Conclusion and Recommendation

Based on our findings, I would recommend that we use our own tracking data for further analysis in order to respond to our business task and assist Bellabeat with their mission. Because we didn’t have any demographic information about users, the data sets we used had a small sample size and could be biased. Knowing that our primary demographic is young and adult women, I would encourage you to continue looking for trends in order to develop a marketing strategy centered on them.

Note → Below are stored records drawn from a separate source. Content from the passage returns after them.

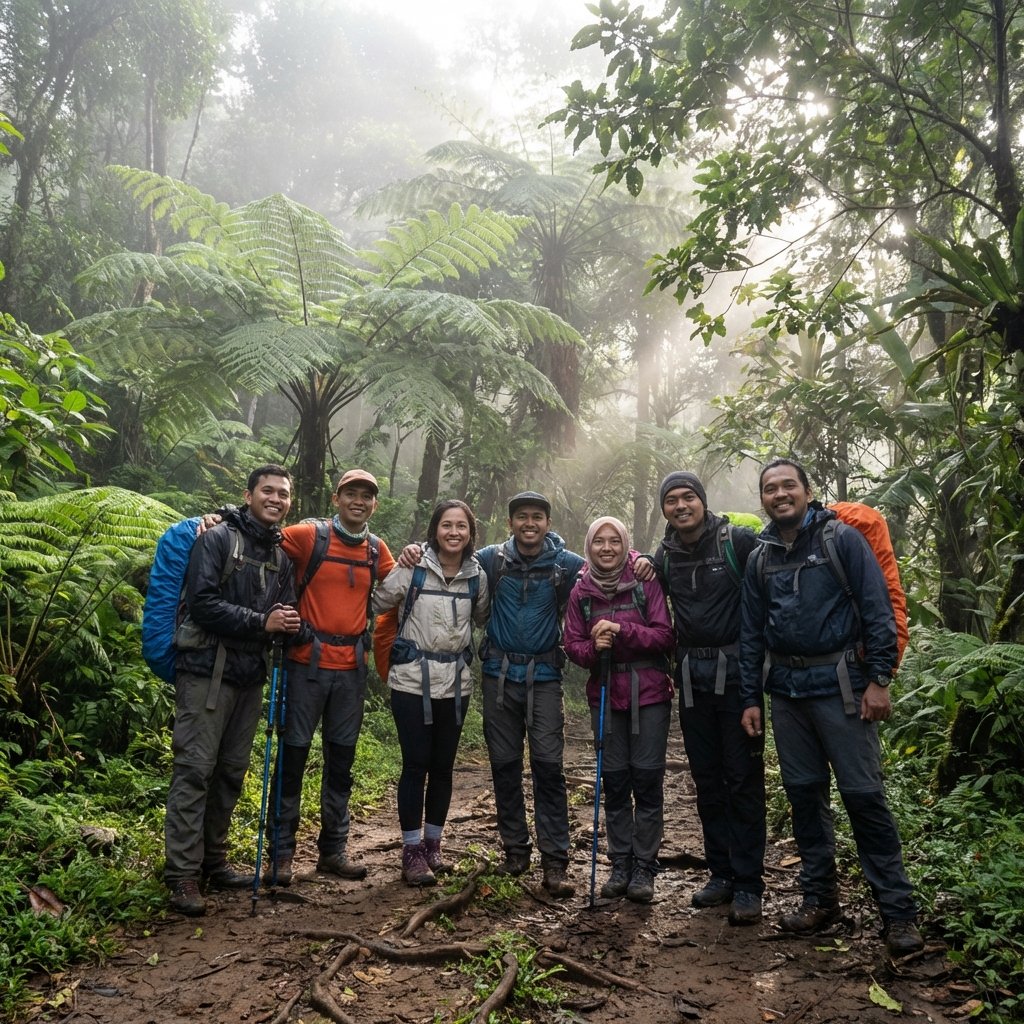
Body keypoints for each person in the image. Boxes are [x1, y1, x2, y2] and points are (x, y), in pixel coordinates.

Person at [739, 458, 924, 957]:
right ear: (763, 498)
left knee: (864, 796)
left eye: (788, 486)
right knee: (804, 797)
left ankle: (898, 912)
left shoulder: (841, 539)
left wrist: (880, 679)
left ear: (807, 490)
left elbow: (877, 609)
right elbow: (751, 634)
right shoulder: (761, 557)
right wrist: (749, 699)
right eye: (770, 488)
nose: (780, 494)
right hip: (787, 694)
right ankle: (820, 899)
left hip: (843, 687)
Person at [165, 465, 301, 916]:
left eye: (283, 493)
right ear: (248, 495)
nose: (276, 499)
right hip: (207, 672)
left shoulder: (282, 556)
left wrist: (289, 626)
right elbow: (202, 604)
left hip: (250, 677)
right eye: (268, 491)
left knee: (230, 773)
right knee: (195, 770)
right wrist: (262, 622)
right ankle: (182, 875)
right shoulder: (217, 538)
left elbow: (283, 613)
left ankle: (213, 862)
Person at [269, 468, 395, 884]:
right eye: (351, 494)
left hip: (351, 671)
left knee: (341, 763)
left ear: (375, 504)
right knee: (293, 758)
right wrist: (219, 518)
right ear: (337, 497)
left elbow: (400, 589)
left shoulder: (377, 550)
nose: (359, 501)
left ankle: (333, 851)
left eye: (367, 496)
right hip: (305, 664)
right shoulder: (310, 535)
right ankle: (282, 855)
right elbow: (265, 540)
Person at [650, 471, 766, 925]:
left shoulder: (736, 542)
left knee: (743, 780)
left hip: (737, 678)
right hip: (692, 681)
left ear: (702, 501)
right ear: (664, 509)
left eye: (688, 498)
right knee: (707, 780)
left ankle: (749, 884)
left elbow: (772, 581)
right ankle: (720, 874)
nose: (681, 506)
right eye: (672, 500)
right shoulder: (666, 555)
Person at [371, 500, 490, 886]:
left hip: (455, 683)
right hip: (410, 681)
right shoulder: (413, 567)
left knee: (442, 766)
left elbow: (484, 617)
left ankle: (434, 845)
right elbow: (378, 601)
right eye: (446, 525)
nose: (453, 532)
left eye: (461, 526)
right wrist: (402, 560)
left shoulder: (478, 576)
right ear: (435, 529)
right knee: (415, 764)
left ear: (471, 533)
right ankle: (411, 851)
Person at [563, 516, 675, 903]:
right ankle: (620, 863)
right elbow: (572, 644)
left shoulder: (645, 580)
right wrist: (595, 648)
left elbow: (665, 635)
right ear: (589, 545)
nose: (606, 548)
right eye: (599, 541)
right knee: (614, 782)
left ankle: (645, 866)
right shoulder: (581, 591)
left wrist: (624, 631)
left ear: (625, 544)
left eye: (614, 541)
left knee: (646, 781)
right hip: (606, 695)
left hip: (650, 695)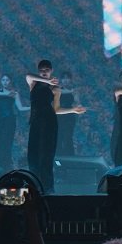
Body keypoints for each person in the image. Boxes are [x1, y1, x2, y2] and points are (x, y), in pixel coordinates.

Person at [26, 60, 86, 193]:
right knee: (33, 155)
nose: (44, 72)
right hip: (35, 121)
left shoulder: (55, 89)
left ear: (51, 70)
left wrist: (73, 110)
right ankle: (34, 186)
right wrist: (47, 81)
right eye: (41, 70)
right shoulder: (33, 82)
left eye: (47, 70)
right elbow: (28, 75)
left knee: (46, 155)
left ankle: (47, 188)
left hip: (49, 121)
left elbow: (56, 109)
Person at [0, 73, 26, 172]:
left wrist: (32, 107)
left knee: (6, 143)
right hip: (0, 120)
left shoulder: (15, 94)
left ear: (10, 81)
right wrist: (8, 94)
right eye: (3, 80)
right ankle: (3, 165)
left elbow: (20, 108)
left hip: (10, 120)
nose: (5, 82)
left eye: (7, 80)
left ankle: (8, 165)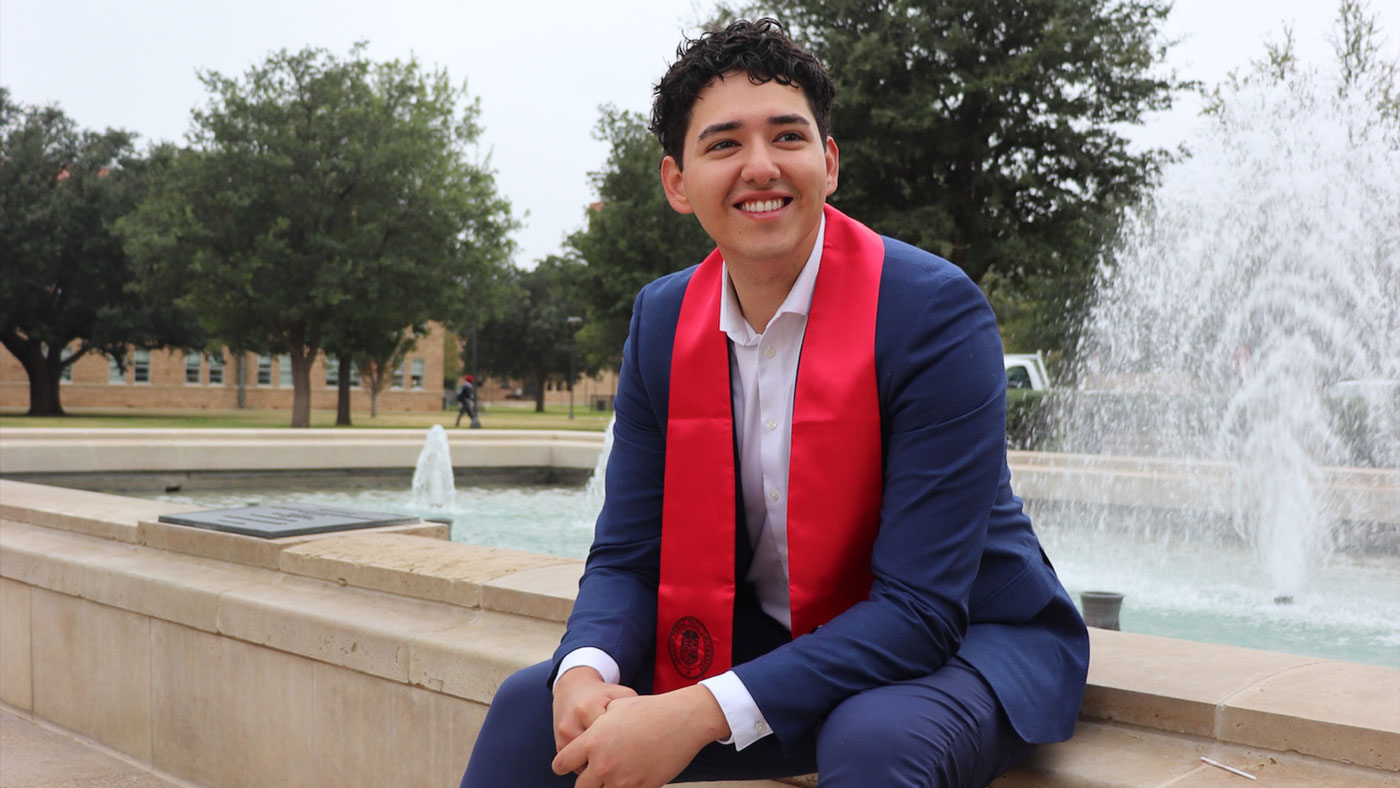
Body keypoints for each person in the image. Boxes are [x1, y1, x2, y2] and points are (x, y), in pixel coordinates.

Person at [459, 18, 1088, 788]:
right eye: (724, 144)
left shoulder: (931, 312)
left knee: (874, 739)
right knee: (534, 708)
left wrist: (696, 712)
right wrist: (584, 672)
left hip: (965, 637)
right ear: (678, 183)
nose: (760, 166)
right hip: (780, 635)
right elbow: (627, 555)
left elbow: (921, 609)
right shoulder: (662, 321)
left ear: (827, 162)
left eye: (787, 137)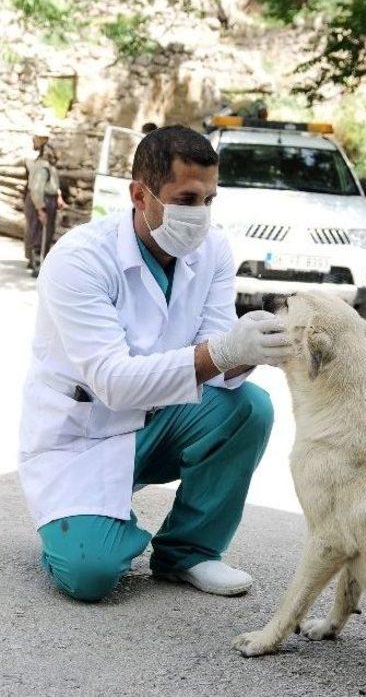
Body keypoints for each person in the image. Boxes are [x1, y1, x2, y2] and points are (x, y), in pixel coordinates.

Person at [18, 125, 291, 602]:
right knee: (91, 575)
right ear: (140, 195)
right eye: (187, 198)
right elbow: (113, 383)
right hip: (83, 433)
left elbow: (216, 349)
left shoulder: (214, 250)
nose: (200, 214)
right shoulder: (80, 260)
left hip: (159, 419)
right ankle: (84, 527)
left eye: (210, 199)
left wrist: (262, 346)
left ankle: (187, 551)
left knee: (250, 407)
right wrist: (225, 350)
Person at [23, 124, 66, 275]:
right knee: (40, 232)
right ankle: (37, 264)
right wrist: (40, 208)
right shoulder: (42, 165)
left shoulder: (48, 166)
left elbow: (52, 182)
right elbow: (36, 188)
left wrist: (59, 195)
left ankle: (34, 261)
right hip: (41, 199)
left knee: (40, 231)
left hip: (46, 198)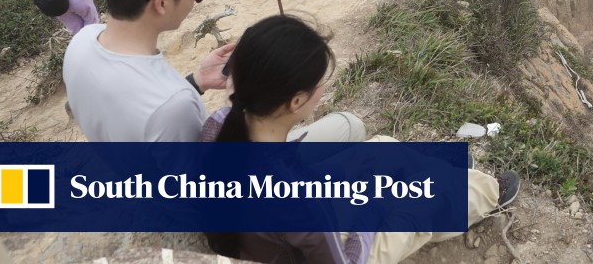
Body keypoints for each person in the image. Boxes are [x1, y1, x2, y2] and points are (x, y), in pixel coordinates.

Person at [202, 15, 519, 264]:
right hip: (331, 249)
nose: (323, 87)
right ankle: (489, 193)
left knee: (382, 149)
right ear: (296, 101)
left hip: (277, 231)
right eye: (320, 81)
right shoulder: (299, 203)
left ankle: (449, 176)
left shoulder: (220, 124)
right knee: (418, 206)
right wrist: (372, 206)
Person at [62, 0, 367, 144]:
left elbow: (137, 113)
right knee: (350, 126)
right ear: (162, 3)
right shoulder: (176, 107)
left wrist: (197, 81)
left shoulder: (82, 43)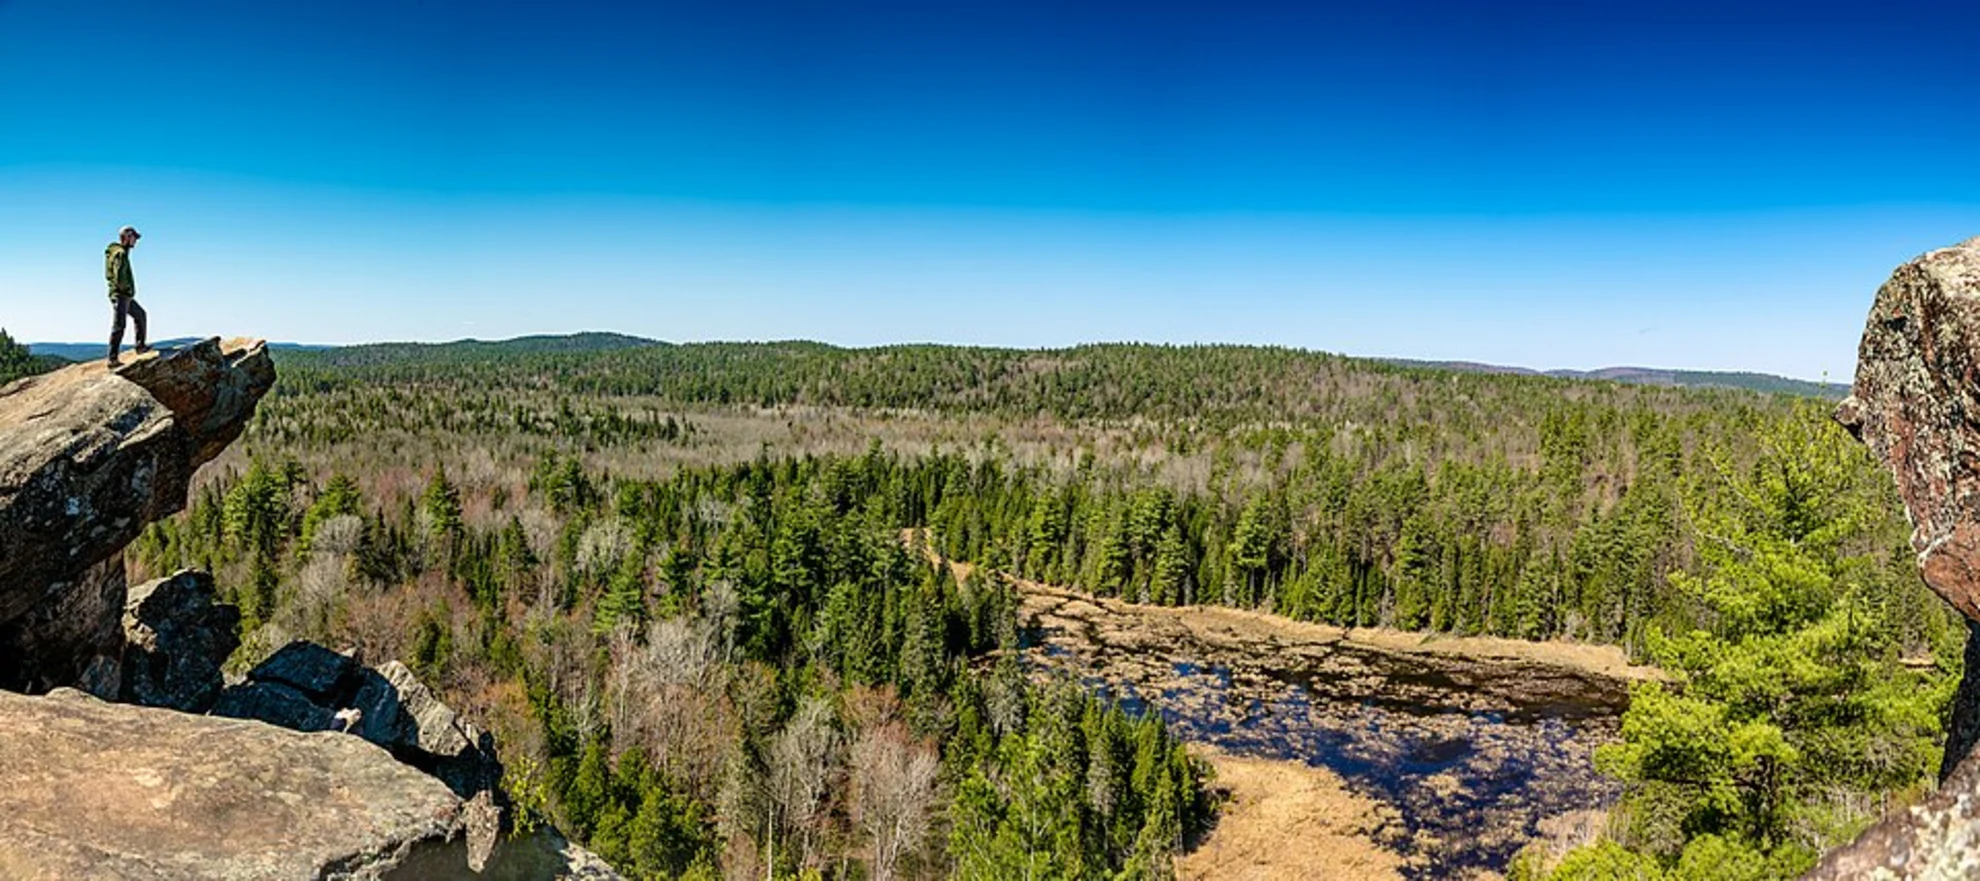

That being said, after our analysis we have found different trends that may help our online campaign and improve Bellabeat app:

library(knitr)
recommendation <- c("Adding a 'goal' on the app", "Sleeping recommendation for users", "Level or rank badge system")
description <- c("Putting a goal to track daily steps and calories helps users monitor their progress towards their fitness goals.", 
                 "A sleep recommendation feature can remind users to maintain a healthy sleep routine and provide helpful tips for better sleep.",
                 "A level or rank system can motivate users to be more active by allowing them to track their progress and earn badges as rewards.")
tbl <- data.frame(Recommendation = recommendation, Description = description)
kable(tbl)
Recommendation Description
Adding a ‘goal’ on the app Putting a goal to track daily steps and calories helps users monitor their progress towards their fitness goals.
Sleeping recommendation for users A sleep recommendation feature can remind users to maintain a healthy sleep routine and provide helpful tips for better sleep.
Level or rank badge system A level or rank system can motivate users to be more active by allowing them to track their progress and earn badges as rewards.
NA
NA

On our analysis we dint just check for the trends but also we see that healthy users tend to be use their device and 36% of the users wear the device all time.